Microsoft has shipped nine security bulletins with patches for at least 11 documented vulnerabilities in Windows and Microsoft office and is urging customers to pay special attention to two “critical” issues that can be remotely exploited to take complete control of an unpatched computer.
The two vulnerabilities, patched with MS10-061 and MS10-062, can be remotely attacked via booby-trapped print requests or maliciously rigged MPEG files.
Microsoft expects to see exploit code posted publicly for these vulnerabilities within the next 30 days, raising the likelihood that attacks will be seen in the wild very soon.
One of the flaws — in the Windows Print Spooler Service — has already been exploited during the sophisticated Stuxnet zero-day worm attack.
Some important details on that bug:
The vulnerability could allow remote code execution if an attacker sends a specially crafted print request to a vulnerable system that has a print spooler interface exposed over RPC. It is caused when the Windows Print Spooler insufficiently restricts user permissions to access print spoolers.
An attacker could exploit this vulnerability by crafting and sending a malicious print request to a vulnerable system that has a print spooler interface exposed over RPC. The target system would not properly validate whether the remote user has sufficient permissions, and permit the remote attacker to create a file in a Windows system directory. When dropped in particular locations, these files may be automatically executed by the system.
Microsoft says workstations and terminal servers that share a printer, or print servers are primarily at risk. Servers could be at more risk if administrators allow users to log on to servers and to run programs.
This issue is only rated critical on Windows XP systems.
The second critical vulnerability being called out this month is MS10-062, which addresses a vulnerability in the MPEG-4 codec.

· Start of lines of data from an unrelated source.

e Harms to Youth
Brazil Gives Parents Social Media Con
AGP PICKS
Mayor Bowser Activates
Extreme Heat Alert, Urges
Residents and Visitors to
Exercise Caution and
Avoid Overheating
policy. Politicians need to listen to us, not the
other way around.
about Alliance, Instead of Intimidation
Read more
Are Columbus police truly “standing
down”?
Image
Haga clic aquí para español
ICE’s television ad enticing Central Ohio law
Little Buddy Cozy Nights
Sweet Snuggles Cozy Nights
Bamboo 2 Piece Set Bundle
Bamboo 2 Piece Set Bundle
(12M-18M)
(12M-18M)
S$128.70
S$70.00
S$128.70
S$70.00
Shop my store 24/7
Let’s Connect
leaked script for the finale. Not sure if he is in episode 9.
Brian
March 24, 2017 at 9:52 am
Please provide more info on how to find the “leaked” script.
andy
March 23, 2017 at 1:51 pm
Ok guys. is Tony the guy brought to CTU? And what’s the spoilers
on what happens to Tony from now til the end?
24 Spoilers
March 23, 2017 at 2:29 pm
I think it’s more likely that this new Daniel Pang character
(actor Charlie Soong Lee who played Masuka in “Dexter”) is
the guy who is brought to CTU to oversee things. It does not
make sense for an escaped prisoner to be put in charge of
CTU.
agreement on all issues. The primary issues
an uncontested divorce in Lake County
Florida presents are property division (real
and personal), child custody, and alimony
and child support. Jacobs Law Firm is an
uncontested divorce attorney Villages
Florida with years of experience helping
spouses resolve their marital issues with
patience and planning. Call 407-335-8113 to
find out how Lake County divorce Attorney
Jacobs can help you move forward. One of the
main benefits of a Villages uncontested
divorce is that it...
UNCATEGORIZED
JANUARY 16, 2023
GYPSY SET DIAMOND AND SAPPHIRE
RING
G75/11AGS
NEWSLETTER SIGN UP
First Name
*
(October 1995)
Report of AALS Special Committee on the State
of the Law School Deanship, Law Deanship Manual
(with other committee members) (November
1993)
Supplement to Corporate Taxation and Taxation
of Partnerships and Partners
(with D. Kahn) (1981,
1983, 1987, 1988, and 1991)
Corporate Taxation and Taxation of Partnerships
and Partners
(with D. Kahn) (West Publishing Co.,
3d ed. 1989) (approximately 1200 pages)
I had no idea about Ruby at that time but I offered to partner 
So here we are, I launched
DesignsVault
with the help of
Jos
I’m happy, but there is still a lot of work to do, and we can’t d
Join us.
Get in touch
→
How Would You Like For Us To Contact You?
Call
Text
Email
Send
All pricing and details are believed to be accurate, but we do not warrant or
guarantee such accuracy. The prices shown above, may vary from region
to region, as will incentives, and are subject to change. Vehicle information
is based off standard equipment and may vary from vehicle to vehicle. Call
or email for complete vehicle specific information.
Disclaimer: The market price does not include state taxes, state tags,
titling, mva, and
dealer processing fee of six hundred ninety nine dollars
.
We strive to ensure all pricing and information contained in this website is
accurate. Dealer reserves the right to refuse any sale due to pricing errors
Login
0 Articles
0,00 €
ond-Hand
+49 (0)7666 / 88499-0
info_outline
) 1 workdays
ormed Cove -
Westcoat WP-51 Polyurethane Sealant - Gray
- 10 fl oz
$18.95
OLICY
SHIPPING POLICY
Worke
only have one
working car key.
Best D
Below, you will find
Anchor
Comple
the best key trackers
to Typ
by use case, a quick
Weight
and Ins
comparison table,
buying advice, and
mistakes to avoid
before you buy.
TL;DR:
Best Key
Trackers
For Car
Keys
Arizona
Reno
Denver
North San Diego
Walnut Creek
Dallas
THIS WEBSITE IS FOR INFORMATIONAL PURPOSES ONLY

The vulnerability could allow remote code execution if a user opens a specially crafted media file or receives specially crafted streaming content from a Web site or any application that delivers Web content. An attacker who successfully exploited this vulnerability could gain the same user rights as the local user.
The MPEG-4 issue is rated Critical for all supported editions of Windows XP, Windows Server 2003 (except Itanium-based editions), Windows Vista, and Windows Server 2008.
In all, this month’s bulletin package includes four Critical and five Important updates. It affects Microsoft users running Windows, Internet Information Services (IIS) and Microsoft Office.